Job 1 » Identify every row in the saved records below that contains the string "bass", and copy each of those rows.

Audi TT 2.0 TFSI with Audi Valvelift
FWD & AWD
6MT & DSG

*Pricing*

*T2100010* - $2,649.00 - APR K04 Turbocharger System - Software Included
*MS100034* - $99.00 - APR Valvelift PCV Hose - REQUIRED for Proper Operation on Audi Valvelift Engines

Oil / Coolant Install Kit Options (Choose one):
*MO00003* - $75.00 - 5 Liters of Motul Specific 505.01, 502.00 & 505.00 SAE 5w40 Oil, Oil Filter & 4 Liters of Inugel Optimal Ultra (Concentrated) - Organic
*MO00007* - $105.00 - 6 Liters of Motul 300V Power 5W40, Oil Filter & 4 Liters of Inugel Optimal Ultra (Concentrated) - Organic


----------



## boarderjcj (Sep 14, 2011)

Has anyone had this kit installed?


----------



## yip (Jul 14, 2003)

Really impressive you can get that kind of power for so cheap! The wife needs to upgrade from the FSI TT to a TSI TT.


----------



## sandjunkie (Sep 28, 2012)

Let us know when you have broken into the 2013 ECU encryption.:banghead:


----------



## [email protected] (Jul 29, 2008)

sandjunkie said:


> Let us know when you have broken into the 2013 ECU encryption.:banghead:


We have. Can you send me your ECU box code info?


----------



## sandjunkie (Sep 28, 2012)

[email protected] said:


> We have. Can you send me your ECU box code info?


Will do.


----------



## Reva41 (Nov 9, 2013)

I like the tip. Thanks to post it here.. I agree with the suggestion and will follow this...


----------



## boarderjcj (Sep 14, 2011)

The big spike in tq at 2700 rpm, is that due to clutch slip? 

At 2000 rpm the tq curve looks to be on a downward swing, is there another spike at 1500 rpm?

Job 2 » Echo the part of the Audi TT turbo kit thread above that opens with the words containing "Has anyone had" and closes with "to a TSI TT.".

Saved records:
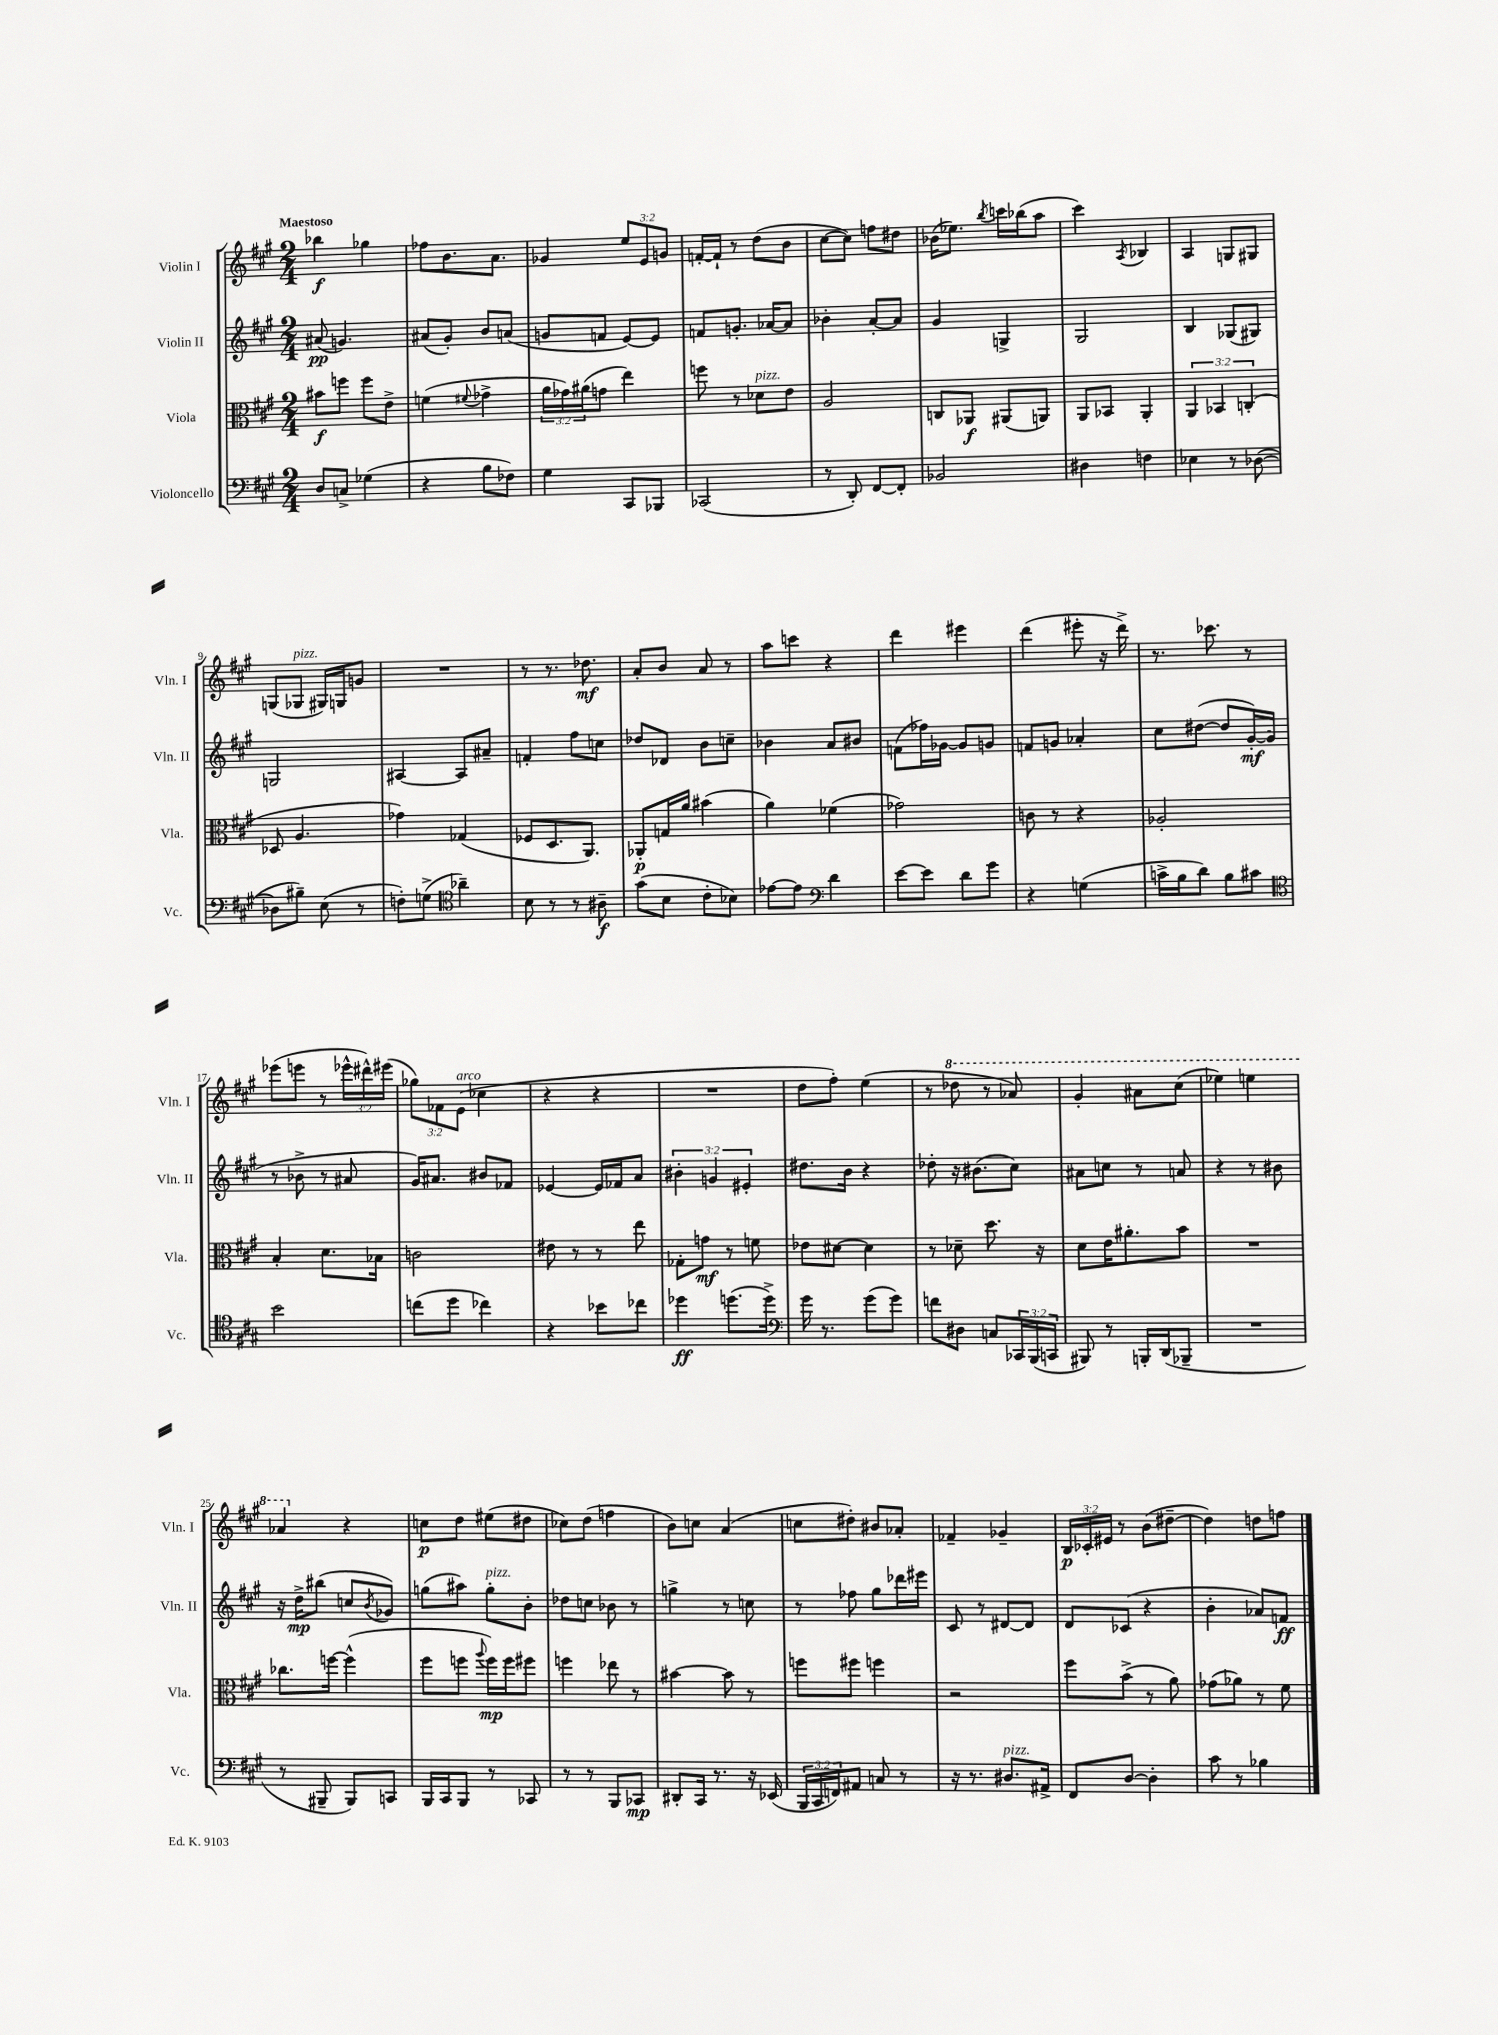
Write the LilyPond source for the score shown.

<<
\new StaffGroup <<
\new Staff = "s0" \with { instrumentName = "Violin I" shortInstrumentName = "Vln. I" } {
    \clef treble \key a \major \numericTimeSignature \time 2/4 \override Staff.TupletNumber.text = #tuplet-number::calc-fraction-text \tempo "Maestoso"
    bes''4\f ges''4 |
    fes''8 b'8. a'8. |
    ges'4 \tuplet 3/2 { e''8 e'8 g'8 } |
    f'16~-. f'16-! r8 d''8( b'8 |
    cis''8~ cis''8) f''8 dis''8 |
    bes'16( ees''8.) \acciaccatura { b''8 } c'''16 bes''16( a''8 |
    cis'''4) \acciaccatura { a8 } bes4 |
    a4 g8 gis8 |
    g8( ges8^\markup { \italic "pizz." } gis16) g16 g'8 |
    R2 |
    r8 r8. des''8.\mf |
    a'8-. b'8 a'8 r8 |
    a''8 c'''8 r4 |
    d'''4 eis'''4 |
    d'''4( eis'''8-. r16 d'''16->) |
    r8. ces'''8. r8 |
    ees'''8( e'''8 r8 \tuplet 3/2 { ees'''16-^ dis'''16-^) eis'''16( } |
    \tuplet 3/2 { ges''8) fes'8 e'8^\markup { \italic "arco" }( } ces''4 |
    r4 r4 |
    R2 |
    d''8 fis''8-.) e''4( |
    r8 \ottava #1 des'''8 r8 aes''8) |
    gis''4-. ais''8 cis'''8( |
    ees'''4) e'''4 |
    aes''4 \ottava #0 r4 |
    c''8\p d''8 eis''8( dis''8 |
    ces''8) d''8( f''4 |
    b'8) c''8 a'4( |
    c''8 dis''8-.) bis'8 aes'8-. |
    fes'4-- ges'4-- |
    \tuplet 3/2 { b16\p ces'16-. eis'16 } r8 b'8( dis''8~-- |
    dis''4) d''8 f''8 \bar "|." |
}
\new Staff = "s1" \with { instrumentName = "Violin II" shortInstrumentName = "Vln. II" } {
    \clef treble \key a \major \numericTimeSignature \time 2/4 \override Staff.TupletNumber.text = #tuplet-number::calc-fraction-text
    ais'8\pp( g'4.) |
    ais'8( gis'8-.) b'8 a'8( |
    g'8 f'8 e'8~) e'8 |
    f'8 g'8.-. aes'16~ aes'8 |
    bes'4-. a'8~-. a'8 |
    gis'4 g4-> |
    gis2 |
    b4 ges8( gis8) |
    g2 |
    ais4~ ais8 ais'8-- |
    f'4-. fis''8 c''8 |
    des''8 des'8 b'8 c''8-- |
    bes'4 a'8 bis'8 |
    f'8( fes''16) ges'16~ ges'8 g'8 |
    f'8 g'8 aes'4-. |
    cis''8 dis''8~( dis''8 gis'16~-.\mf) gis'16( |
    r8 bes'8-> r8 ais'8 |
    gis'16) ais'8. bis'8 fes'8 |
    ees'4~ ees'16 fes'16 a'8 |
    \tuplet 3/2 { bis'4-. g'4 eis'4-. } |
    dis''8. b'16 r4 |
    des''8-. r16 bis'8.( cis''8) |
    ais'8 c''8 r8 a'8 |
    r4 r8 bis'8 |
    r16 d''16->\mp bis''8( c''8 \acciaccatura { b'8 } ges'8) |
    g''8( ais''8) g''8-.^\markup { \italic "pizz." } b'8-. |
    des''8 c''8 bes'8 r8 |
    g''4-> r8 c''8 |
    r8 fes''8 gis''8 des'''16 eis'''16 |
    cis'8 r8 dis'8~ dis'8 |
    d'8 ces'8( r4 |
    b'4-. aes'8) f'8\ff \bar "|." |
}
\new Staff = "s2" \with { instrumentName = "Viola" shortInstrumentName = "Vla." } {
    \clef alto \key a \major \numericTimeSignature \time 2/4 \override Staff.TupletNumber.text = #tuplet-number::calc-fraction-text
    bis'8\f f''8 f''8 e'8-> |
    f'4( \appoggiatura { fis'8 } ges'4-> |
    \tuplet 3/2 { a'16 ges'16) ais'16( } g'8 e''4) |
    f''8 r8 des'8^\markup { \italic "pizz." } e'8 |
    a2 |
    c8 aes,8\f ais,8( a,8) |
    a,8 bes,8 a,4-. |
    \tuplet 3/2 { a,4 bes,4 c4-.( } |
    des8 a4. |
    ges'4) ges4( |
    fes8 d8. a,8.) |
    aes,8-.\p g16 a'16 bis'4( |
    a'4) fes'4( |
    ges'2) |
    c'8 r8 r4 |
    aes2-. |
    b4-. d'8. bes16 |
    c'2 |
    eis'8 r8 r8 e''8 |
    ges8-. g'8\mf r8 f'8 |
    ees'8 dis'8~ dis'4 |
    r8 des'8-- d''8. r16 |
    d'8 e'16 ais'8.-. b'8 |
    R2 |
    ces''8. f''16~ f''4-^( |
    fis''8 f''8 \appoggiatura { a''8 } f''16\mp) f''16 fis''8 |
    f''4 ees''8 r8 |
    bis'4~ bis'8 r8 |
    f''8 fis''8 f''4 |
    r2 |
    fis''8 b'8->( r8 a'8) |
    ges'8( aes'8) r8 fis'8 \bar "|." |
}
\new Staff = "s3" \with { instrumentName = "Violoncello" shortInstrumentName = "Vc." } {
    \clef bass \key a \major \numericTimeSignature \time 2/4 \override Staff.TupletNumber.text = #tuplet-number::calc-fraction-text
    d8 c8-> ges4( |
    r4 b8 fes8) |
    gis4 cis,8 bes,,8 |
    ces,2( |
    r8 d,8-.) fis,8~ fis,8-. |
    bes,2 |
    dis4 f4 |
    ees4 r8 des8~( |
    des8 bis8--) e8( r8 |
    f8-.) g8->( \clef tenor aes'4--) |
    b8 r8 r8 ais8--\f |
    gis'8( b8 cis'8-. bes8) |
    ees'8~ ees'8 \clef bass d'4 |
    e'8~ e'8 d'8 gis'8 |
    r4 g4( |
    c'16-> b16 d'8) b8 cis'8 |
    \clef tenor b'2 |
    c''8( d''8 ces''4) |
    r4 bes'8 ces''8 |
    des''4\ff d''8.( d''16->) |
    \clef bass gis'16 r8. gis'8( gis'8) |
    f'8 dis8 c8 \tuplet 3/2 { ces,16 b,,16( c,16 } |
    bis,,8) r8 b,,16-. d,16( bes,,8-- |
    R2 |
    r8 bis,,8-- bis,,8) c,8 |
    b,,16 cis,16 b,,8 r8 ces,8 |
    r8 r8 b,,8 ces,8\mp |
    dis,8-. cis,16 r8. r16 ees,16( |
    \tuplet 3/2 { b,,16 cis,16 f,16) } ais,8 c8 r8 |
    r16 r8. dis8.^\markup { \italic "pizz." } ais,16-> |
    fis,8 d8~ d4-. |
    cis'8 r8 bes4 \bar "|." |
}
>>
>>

Full answer 1 »
    \clef bass \key a \major \numericTimeSignature \time 2/4 \override Staff.TupletNumber.text = #tuplet-number::calc-fraction-text
    ees'8~ ees'8 \clef bass d'4 |
    \clef bass gis'16 r8. gis'8( gis'8) |

Full answer 2 »
Has anyone had this kit installed?


----------



## yip (Jul 14, 2003)

Really impressive you can get that kind of power for so cheap! The wife needs to upgrade from the FSI TT to a TSI TT.